Task item
Convert every line of the data below into a Markdown table with two columns, Row and Line. Number the rows in order and leave out blank lines.

Supplied entries

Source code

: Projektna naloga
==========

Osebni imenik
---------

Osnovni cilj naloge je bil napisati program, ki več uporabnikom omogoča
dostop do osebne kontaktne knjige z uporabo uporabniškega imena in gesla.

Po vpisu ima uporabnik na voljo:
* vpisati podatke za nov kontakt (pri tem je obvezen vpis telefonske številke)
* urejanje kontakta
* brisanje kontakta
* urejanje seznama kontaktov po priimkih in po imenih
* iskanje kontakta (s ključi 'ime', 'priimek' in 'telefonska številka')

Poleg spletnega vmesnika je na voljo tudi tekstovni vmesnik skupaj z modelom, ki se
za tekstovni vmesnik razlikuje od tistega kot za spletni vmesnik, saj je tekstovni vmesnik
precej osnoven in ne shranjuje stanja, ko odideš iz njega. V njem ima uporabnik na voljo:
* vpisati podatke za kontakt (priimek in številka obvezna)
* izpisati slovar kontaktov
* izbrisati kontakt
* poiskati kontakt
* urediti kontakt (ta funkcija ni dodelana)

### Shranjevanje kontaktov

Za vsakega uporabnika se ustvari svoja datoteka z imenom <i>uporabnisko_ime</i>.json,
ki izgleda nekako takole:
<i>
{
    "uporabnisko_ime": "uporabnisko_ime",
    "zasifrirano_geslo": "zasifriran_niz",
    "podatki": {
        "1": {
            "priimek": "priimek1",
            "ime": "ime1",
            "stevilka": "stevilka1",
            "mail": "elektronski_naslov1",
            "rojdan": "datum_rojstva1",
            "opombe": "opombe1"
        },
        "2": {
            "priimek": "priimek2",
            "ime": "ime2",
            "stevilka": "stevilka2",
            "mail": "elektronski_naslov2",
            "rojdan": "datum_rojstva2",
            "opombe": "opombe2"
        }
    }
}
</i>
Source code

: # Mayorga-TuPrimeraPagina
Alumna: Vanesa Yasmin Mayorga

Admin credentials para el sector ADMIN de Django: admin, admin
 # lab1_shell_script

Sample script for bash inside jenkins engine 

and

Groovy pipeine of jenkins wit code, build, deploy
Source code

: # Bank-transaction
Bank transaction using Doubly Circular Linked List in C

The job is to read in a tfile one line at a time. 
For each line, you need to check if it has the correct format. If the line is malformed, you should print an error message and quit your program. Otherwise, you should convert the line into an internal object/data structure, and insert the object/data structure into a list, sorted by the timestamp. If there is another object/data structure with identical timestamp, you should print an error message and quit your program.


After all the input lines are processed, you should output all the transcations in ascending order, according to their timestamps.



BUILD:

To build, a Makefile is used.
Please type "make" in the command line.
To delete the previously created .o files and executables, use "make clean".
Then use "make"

Answer section
| Row | Line |
|---|---|
| 1 | Source code |
| 2 | : Projektna naloga |
| 3 | ========== |
| 4 | Osebni imenik |
| 5 | --------- |
| 6 | Osnovni cilj naloge je bil napisati program, ki več uporabnikom omogoča |
| 7 | dostop do osebne kontaktne knjige z uporabo uporabniškega imena in gesla. |
| 8 | Po vpisu ima uporabnik na voljo: |
| 9 | * vpisati podatke za nov kontakt (pri tem je obvezen vpis telefonske številke) |
| 10 | * urejanje kontakta |
| 11 | * brisanje kontakta |
| 12 | * urejanje seznama kontaktov po priimkih in po imenih |
| 13 | * iskanje kontakta (s ključi 'ime', 'priimek' in 'telefonska številka') |
| 14 | Poleg spletnega vmesnika je na voljo tudi tekstovni vmesnik skupaj z modelom, ki se |
| 15 | za tekstovni vmesnik razlikuje od tistega kot za spletni vmesnik, saj je tekstovni vmesnik |
| 16 | precej osnoven in ne shranjuje stanja, ko odideš iz njega. V njem ima uporabnik na voljo: |
| 17 | * vpisati podatke za kontakt (priimek in številka obvezna) |
| 18 | * izpisati slovar kontaktov |
| 19 | * izbrisati kontakt |
| 20 | * poiskati kontakt |
| 21 | * urediti kontakt (ta funkcija ni dodelana) |
| 22 | ### Shranjevanje kontaktov |
| 23 | Za vsakega uporabnika se ustvari svoja datoteka z imenom <i>uporabnisko_ime</i>.json, |
| 24 | ki izgleda nekako takole: |
| 25 | <i> |
| 26 | { |
| 27 |     "uporabnisko_ime": "uporabnisko_ime", |
| 28 |     "zasifrirano_geslo": "zasifriran_niz", |
| 29 |     "podatki": { |
| 30 |         "1": { |
| 31 |             "priimek": "priimek1", |
| 32 |             "ime": "ime1", |
| 33 |             "stevilka": "stevilka1", |
| 34 |             "mail": "elektronski_naslov1", |
| 35 |             "rojdan": "datum_rojstva1", |
| 36 |             "opombe": "opombe1" |
| 37 |         }, |
| 38 |         "2": { |
| 39 |             "priimek": "priimek2", |
| 40 |             "ime": "ime2", |
| 41 |             "stevilka": "stevilka2", |
| 42 |             "mail": "elektronski_naslov2", |
| 43 |             "rojdan": "datum_rojstva2", |
| 44 |             "opombe": "opombe2" |
| 45 |         } |
| 46 |     } |
| 47 | } |
| 48 | </i> |
| 49 | Source code |
| 50 | : # Mayorga-TuPrimeraPagina |
| 51 | Alumna: Vanesa Yasmin Mayorga |
| 52 | Admin credentials para el sector ADMIN de Django: admin, admin |
| 53 |  # lab1_shell_script |
| 54 | Sample script for bash inside jenkins engine  |
| 55 | and |
| 56 | Groovy pipeine of jenkins wit code, build, deploy |
| 57 | Source code |
| 58 | : # Bank-transaction |
| 59 | Bank transaction using Doubly Circular Linked List in C |
| 60 | The job is to read in a tfile one line at a time.  |
| 61 | For each line, you need to check if it has the correct format. If the line is malformed, you should print an error message and quit your program. Otherwise, you should convert the line into an internal object/data structure, and insert the object/data structure into a list, sorted by the timestamp. If there is another object/data structure with identical timestamp, you should print an error message and quit your program. |
| 62 | After all the input lines are processed, you should output all the transcations in ascending order, according to their timestamps. |
| 63 | BUILD: |
| 64 | To build, a Makefile is used. |
| 65 | Please type "make" in the command line. |
| 66 | To delete the previously created .o files and executables, use "make clean". |
| 67 | Then use "make" |